*** Task material Section Begins ***

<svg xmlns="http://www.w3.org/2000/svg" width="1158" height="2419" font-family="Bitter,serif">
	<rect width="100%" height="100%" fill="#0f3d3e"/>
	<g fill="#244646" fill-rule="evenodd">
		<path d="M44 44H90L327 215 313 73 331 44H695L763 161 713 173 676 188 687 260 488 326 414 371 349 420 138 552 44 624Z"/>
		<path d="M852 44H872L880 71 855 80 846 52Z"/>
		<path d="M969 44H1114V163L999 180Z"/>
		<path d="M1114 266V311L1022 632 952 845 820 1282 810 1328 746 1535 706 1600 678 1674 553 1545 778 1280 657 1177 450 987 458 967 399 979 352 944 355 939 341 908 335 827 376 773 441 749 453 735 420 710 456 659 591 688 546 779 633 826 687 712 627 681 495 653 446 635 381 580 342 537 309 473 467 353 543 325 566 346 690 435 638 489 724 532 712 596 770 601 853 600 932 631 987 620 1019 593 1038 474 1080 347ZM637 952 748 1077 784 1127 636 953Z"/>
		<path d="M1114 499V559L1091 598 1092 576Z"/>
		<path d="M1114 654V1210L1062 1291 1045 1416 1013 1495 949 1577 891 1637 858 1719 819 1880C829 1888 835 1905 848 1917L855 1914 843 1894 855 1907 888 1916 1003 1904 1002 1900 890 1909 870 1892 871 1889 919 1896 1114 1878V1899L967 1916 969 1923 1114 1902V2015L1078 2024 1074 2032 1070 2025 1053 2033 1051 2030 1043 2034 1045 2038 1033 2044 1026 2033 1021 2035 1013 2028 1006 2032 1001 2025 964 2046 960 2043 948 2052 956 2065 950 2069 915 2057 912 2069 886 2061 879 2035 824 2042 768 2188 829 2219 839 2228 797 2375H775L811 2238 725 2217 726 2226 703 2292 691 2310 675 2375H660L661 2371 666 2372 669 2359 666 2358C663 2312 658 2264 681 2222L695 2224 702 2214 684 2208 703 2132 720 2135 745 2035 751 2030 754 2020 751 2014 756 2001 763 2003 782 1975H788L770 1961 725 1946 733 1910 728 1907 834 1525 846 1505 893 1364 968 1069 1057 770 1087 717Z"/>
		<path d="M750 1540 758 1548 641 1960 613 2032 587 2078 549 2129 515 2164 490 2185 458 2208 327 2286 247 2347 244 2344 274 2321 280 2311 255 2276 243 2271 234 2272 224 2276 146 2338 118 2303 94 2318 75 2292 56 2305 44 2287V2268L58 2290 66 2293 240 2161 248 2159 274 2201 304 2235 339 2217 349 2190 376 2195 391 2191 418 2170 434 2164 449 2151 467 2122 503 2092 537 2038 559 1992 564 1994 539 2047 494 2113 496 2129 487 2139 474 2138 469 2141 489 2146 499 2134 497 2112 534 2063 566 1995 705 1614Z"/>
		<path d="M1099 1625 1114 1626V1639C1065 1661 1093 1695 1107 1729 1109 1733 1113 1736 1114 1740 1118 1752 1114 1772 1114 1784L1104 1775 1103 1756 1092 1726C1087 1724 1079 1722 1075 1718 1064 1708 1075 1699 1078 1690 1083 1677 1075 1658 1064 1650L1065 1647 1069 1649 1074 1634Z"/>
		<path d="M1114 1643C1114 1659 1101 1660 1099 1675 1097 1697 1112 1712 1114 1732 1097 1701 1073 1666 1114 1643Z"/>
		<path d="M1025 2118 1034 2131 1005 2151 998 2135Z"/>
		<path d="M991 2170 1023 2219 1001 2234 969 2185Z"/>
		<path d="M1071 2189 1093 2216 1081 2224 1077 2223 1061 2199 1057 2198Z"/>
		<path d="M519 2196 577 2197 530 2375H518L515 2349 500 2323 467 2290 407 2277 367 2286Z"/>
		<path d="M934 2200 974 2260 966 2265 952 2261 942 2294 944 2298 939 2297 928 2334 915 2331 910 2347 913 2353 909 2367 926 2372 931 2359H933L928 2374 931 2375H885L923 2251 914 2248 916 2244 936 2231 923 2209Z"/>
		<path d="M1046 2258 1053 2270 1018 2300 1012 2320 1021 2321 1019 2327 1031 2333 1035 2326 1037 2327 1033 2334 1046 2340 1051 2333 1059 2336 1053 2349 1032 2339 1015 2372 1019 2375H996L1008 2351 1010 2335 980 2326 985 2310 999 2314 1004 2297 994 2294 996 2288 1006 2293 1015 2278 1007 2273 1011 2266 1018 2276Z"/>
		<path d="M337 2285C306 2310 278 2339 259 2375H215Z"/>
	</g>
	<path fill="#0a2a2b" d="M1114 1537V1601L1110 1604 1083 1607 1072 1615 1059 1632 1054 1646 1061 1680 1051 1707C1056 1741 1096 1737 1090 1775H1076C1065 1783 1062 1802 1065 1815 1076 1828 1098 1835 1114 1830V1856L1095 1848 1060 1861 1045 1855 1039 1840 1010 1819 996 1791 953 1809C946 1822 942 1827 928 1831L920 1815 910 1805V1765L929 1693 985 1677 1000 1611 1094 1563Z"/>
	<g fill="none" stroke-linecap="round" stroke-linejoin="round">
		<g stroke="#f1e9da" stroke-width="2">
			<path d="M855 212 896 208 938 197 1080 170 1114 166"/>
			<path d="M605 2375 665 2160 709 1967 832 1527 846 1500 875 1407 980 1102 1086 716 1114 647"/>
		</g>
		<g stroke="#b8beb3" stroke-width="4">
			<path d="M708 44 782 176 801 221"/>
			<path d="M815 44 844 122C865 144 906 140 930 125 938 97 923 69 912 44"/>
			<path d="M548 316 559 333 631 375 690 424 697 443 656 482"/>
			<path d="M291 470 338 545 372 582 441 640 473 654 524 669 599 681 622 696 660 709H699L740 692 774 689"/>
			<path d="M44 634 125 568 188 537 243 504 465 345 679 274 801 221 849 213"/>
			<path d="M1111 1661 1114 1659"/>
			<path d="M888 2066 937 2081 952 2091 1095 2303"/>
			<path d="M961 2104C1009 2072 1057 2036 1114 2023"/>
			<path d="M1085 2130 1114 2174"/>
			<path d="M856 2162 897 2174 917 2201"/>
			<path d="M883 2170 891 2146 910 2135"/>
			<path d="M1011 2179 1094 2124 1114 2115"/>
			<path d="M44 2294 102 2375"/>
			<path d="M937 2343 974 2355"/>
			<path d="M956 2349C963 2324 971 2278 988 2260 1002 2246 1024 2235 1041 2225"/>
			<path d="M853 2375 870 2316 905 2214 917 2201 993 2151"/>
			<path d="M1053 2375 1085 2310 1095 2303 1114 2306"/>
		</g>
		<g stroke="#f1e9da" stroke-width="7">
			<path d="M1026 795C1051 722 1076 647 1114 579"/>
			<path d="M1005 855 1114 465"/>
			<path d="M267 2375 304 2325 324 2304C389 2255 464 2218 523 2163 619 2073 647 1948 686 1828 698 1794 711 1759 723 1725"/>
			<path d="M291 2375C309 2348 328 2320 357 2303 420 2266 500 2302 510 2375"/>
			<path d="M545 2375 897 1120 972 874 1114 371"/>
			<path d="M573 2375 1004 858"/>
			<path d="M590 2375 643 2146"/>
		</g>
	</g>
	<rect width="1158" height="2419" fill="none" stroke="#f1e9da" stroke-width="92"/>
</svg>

*** Task material Section Ends ***

* **How to complete this task**: Give back every line of the data above exactly as written.

* **Your solution**:
<svg xmlns="http://www.w3.org/2000/svg" width="1158" height="2419" font-family="Bitter,serif">
	<rect width="100%" height="100%" fill="#0f3d3e"/>
	<g fill="#244646" fill-rule="evenodd">
		<path d="M44 44H90L327 215 313 73 331 44H695L763 161 713 173 676 188 687 260 488 326 414 371 349 420 138 552 44 624Z"/>
		<path d="M852 44H872L880 71 855 80 846 52Z"/>
		<path d="M969 44H1114V163L999 180Z"/>
		<path d="M1114 266V311L1022 632 952 845 820 1282 810 1328 746 1535 706 1600 678 1674 553 1545 778 1280 657 1177 450 987 458 967 399 979 352 944 355 939 341 908 335 827 376 773 441 749 453 735 420 710 456 659 591 688 546 779 633 826 687 712 627 681 495 653 446 635 381 580 342 537 309 473 467 353 543 325 566 346 690 435 638 489 724 532 712 596 770 601 853 600 932 631 987 620 1019 593 1038 474 1080 347ZM637 952 748 1077 784 1127 636 953Z"/>
		<path d="M1114 499V559L1091 598 1092 576Z"/>
		<path d="M1114 654V1210L1062 1291 1045 1416 1013 1495 949 1577 891 1637 858 1719 819 1880C829 1888 835 1905 848 1917L855 1914 843 1894 855 1907 888 1916 1003 1904 1002 1900 890 1909 870 1892 871 1889 919 1896 1114 1878V1899L967 1916 969 1923 1114 1902V2015L1078 2024 1074 2032 1070 2025 1053 2033 1051 2030 1043 2034 1045 2038 1033 2044 1026 2033 1021 2035 1013 2028 1006 2032 1001 2025 964 2046 960 2043 948 2052 956 2065 950 2069 915 2057 912 2069 886 2061 879 2035 824 2042 768 2188 829 2219 839 2228 797 2375H775L811 2238 725 2217 726 2226 703 2292 691 2310 675 2375H660L661 2371 666 2372 669 2359 666 2358C663 2312 658 2264 681 2222L695 2224 702 2214 684 2208 703 2132 720 2135 745 2035 751 2030 754 2020 751 2014 756 2001 763 2003 782 1975H788L770 1961 725 1946 733 1910 728 1907 834 1525 846 1505 893 1364 968 1069 1057 770 1087 717Z"/>
		<path d="M750 1540 758 1548 641 1960 613 2032 587 2078 549 2129 515 2164 490 2185 458 2208 327 2286 247 2347 244 2344 274 2321 280 2311 255 2276 243 2271 234 2272 224 2276 146 2338 118 2303 94 2318 75 2292 56 2305 44 2287V2268L58 2290 66 2293 240 2161 248 2159 274 2201 304 2235 339 2217 349 2190 376 2195 391 2191 418 2170 434 2164 449 2151 467 2122 503 2092 537 2038 559 1992 564 1994 539 2047 494 2113 496 2129 487 2139 474 2138 469 2141 489 2146 499 2134 497 2112 534 2063 566 1995 705 1614Z"/>
		<path d="M1099 1625 1114 1626V1639C1065 1661 1093 1695 1107 1729 1109 1733 1113 1736 1114 1740 1118 1752 1114 1772 1114 1784L1104 1775 1103 1756 1092 1726C1087 1724 1079 1722 1075 1718 1064 1708 1075 1699 1078 1690 1083 1677 1075 1658 1064 1650L1065 1647 1069 1649 1074 1634Z"/>
		<path d="M1114 1643C1114 1659 1101 1660 1099 1675 1097 1697 1112 1712 1114 1732 1097 1701 1073 1666 1114 1643Z"/>
		<path d="M1025 2118 1034 2131 1005 2151 998 2135Z"/>
		<path d="M991 2170 1023 2219 1001 2234 969 2185Z"/>
		<path d="M1071 2189 1093 2216 1081 2224 1077 2223 1061 2199 1057 2198Z"/>
		<path d="M519 2196 577 2197 530 2375H518L515 2349 500 2323 467 2290 407 2277 367 2286Z"/>
		<path d="M934 2200 974 2260 966 2265 952 2261 942 2294 944 2298 939 2297 928 2334 915 2331 910 2347 913 2353 909 2367 926 2372 931 2359H933L928 2374 931 2375H885L923 2251 914 2248 916 2244 936 2231 923 2209Z"/>
		<path d="M1046 2258 1053 2270 1018 2300 1012 2320 1021 2321 1019 2327 1031 2333 1035 2326 1037 2327 1033 2334 1046 2340 1051 2333 1059 2336 1053 2349 1032 2339 1015 2372 1019 2375H996L1008 2351 1010 2335 980 2326 985 2310 999 2314 1004 2297 994 2294 996 2288 1006 2293 1015 2278 1007 2273 1011 2266 1018 2276Z"/>
		<path d="M337 2285C306 2310 278 2339 259 2375H215Z"/>
	</g>
	<path fill="#0a2a2b" d="M1114 1537V1601L1110 1604 1083 1607 1072 1615 1059 1632 1054 1646 1061 1680 1051 1707C1056 1741 1096 1737 1090 1775H1076C1065 1783 1062 1802 1065 1815 1076 1828 1098 1835 1114 1830V1856L1095 1848 1060 1861 1045 1855 1039 1840 1010 1819 996 1791 953 1809C946 1822 942 1827 928 1831L920 1815 910 1805V1765L929 1693 985 1677 1000 1611 1094 1563Z"/>
	<g fill="none" stroke-linecap="round" stroke-linejoin="round">
		<g stroke="#f1e9da" stroke-width="2">
			<path d="M855 212 896 208 938 197 1080 170 1114 166"/>
			<path d="M605 2375 665 2160 709 1967 832 1527 846 1500 875 1407 980 1102 1086 716 1114 647"/>
		</g>
		<g stroke="#b8beb3" stroke-width="4">
			<path d="M708 44 782 176 801 221"/>
			<path d="M815 44 844 122C865 144 906 140 930 125 938 97 923 69 912 44"/>
			<path d="M548 316 559 333 631 375 690 424 697 443 656 482"/>
			<path d="M291 470 338 545 372 582 441 640 473 654 524 669 599 681 622 696 660 709H699L740 692 774 689"/>
			<path d="M44 634 125 568 188 537 243 504 465 345 679 274 801 221 849 213"/>
			<path d="M1111 1661 1114 1659"/>
			<path d="M888 2066 937 2081 952 2091 1095 2303"/>
			<path d="M961 2104C1009 2072 1057 2036 1114 2023"/>
			<path d="M1085 2130 1114 2174"/>
			<path d="M856 2162 897 2174 917 2201"/>
			<path d="M883 2170 891 2146 910 2135"/>
			<path d="M1011 2179 1094 2124 1114 2115"/>
			<path d="M44 2294 102 2375"/>
			<path d="M937 2343 974 2355"/>
			<path d="M956 2349C963 2324 971 2278 988 2260 1002 2246 1024 2235 1041 2225"/>
			<path d="M853 2375 870 2316 905 2214 917 2201 993 2151"/>
			<path d="M1053 2375 1085 2310 1095 2303 1114 2306"/>
		</g>
		<g stroke="#f1e9da" stroke-width="7">
			<path d="M1026 795C1051 722 1076 647 1114 579"/>
			<path d="M1005 855 1114 465"/>
			<path d="M267 2375 304 2325 324 2304C389 2255 464 2218 523 2163 619 2073 647 1948 686 1828 698 1794 711 1759 723 1725"/>
			<path d="M291 2375C309 2348 328 2320 357 2303 420 2266 500 2302 510 2375"/>
			<path d="M545 2375 897 1120 972 874 1114 371"/>
			<path d="M573 2375 1004 858"/>
			<path d="M590 2375 643 2146"/>
		</g>
	</g>
	<rect width="1158" height="2419" fill="none" stroke="#f1e9da" stroke-width="92"/>
</svg>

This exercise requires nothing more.